Please pull out each line of the data below that contains the word "want" and copy those lines in full. Case matters, so a match must have the same capitalization.

--- Dataset records ---

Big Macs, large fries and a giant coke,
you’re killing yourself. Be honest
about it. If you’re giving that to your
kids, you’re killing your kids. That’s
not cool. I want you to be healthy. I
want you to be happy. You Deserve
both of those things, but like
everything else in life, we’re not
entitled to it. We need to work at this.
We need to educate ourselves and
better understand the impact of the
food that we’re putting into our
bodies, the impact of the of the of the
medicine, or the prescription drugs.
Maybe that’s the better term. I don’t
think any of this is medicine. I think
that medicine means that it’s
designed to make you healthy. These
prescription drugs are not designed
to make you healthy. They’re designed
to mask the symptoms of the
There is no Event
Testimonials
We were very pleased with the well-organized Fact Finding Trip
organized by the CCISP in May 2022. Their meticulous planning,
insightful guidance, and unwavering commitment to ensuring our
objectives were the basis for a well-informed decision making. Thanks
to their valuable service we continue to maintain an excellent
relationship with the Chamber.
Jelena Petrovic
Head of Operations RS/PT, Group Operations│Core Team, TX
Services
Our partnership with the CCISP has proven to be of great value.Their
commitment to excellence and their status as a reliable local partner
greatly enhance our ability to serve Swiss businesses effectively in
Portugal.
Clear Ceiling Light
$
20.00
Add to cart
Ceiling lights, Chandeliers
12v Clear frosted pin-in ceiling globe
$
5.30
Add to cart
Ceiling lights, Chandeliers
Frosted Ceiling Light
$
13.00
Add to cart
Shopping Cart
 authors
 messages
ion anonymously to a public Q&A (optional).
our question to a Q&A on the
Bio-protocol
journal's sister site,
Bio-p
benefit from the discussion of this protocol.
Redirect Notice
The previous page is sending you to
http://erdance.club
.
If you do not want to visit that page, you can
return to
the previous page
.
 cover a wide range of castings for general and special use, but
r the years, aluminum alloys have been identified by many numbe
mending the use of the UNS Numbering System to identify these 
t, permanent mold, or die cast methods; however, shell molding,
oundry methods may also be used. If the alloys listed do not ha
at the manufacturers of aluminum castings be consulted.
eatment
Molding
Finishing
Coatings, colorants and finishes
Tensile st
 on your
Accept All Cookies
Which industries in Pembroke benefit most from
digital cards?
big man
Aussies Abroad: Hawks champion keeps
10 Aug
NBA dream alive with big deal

---

Solution to the problem ▸
not cool. I want you to be healthy. I
want you to be happy. You Deserve
If you do not want to visit that page, you can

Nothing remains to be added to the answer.